By some our nature is mistaken. We form no part of the staff of some imaginary cathedral, with the responsibility of the leading the worship of some imaginary diocese; nor do we form part of the staff of a parish church, with the duty of leading the worship of the parish; nor are we members of some monastic community, whose rule of life would be far beyond anything we could ever hope to achieve. We are simply workers in the world, meeting at Edington to worship God in the way which we would worship him, thereby fulfilling a duty which we owe to ourselves and to God.

The performance of any liturgy is impossible without the use of some ceremonial; but the question for the Church of England is ‘What ceremonial should it be?’ Roman or English (or, as some say, Western or Sarum)?
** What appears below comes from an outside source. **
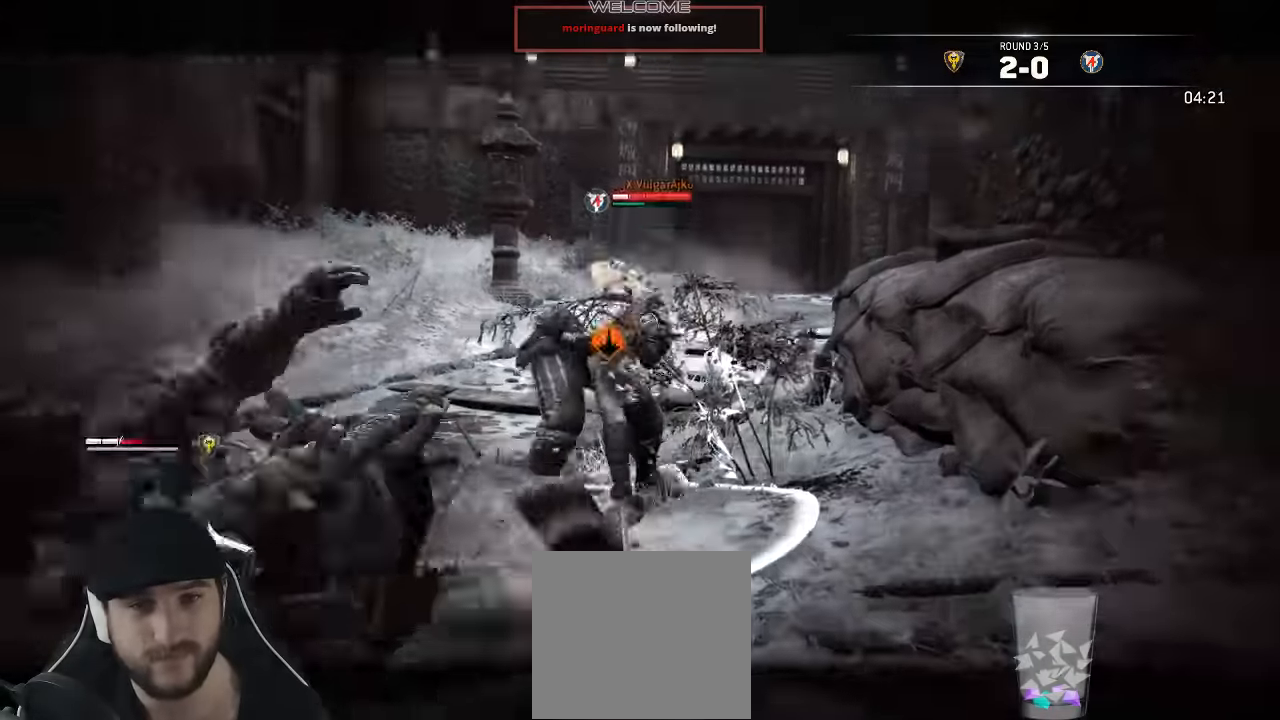
{"dt_ms": 1000, "buttons": ["L2"], "left_stick": "right", "right_stick": "center"}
As members of the Church of England we must be faithful to the Book of Common Prayer. And that book does two things: it lays down the true function of ceremonial within the liturgy of the Church of England and it shows us our sources of information.

As to function, it is said in the Preface to the Book that ceremonial should ‘serve to a decent order and godly discipline, and [should] be apt to stir up the dull mind of man to the remembrance of his duty to God, by some notable and special signification, whereby he might be edified.’

As to sources, the Book contains only a few rubrics; but, such as they are, they are our primary source. The Preface, however, adds this: some ceremonies ‘there be, which although they have been devised by man, yet it is thought good to reserve them still’; and thus our second source is such ancient English custom as is within the spirit of and not contrary to the rubrics of the Book. To these sources may now properly be added a third: the customs of the Church which have grown up with the continued and conscientious use of the Book. Lastly, we should never abandon our own intuitive common sense.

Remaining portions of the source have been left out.